Lares Privati wrote:But the 5% MC rule doesn't apply in AJE, does it ?
Usually I find the engine quite realistic in its simulation and I certainly am new to the game too, so I can't judge it's a weakness of the engine. Maybe it's just normal that armies aren't easily destroyed. I don't remind that much historical exemples of a totally annihilated army after all.
But in my last game the AI relied on infiltration strategies and those small stacks were already difficult to catch so it was frustrating not to be able to quikly annihilate them.
Maybe I should use more cavalery as Vaalen suggests.
TJD wrote:In the meanwhile I'm thinking of switching the 5% MC rule on. Without it, the role of maneuver and the map itself seem to lose a lot of their meaning.
pantsukki wrote:The retreat pathing becomes extremely annoying when the beaten army returns to the province from which the attacker just came. Did they march through them?

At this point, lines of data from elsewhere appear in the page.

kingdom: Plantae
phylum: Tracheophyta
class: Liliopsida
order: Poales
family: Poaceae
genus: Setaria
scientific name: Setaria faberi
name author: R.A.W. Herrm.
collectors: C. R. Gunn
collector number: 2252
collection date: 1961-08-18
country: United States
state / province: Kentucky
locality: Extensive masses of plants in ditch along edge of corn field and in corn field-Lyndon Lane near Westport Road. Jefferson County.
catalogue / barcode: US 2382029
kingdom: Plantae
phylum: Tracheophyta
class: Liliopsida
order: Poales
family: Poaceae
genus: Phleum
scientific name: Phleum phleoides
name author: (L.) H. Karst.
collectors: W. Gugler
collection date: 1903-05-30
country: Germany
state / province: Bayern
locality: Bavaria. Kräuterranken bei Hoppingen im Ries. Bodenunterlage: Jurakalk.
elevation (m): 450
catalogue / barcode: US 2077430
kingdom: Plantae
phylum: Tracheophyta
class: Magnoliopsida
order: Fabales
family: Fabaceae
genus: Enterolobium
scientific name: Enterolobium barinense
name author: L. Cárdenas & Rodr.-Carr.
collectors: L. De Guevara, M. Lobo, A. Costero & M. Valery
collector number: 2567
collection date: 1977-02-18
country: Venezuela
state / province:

Lares Privati wrote:but it looks like those tactics were very difficult to synchronise before the invention of radio-telecommunication !
pantsukki wrote:The retreat pathing becomes extremely annoying when the beaten army returns to the province from which the attacker just came. Did they march through them?
The retreat pathing becomes extremely annoying when the beaten army returns to the province from which the attacker just came. Did they march through them?
The game I was thinking of is Hannibal: Rome versus Carthage, a spectacular game in its own right. It has a point-to-point movement system that resembles the way we move in this game. All of the points in the game can contain a Political Control marker from either side. After a battle, the loser must retreat to a space that their side controls. Every space they travel through that isn’t friendly they lose a unit. If you have to go more than four spaces, the entire force is captured. Also, if the attacker loses he must first retreat to the space he came from, if the defender loses, they cannot retreat into the space the attacker came from. Those are four sentences that explain the retreat rules in that game. Why can’t we have a system that is as simple and works as well as this one?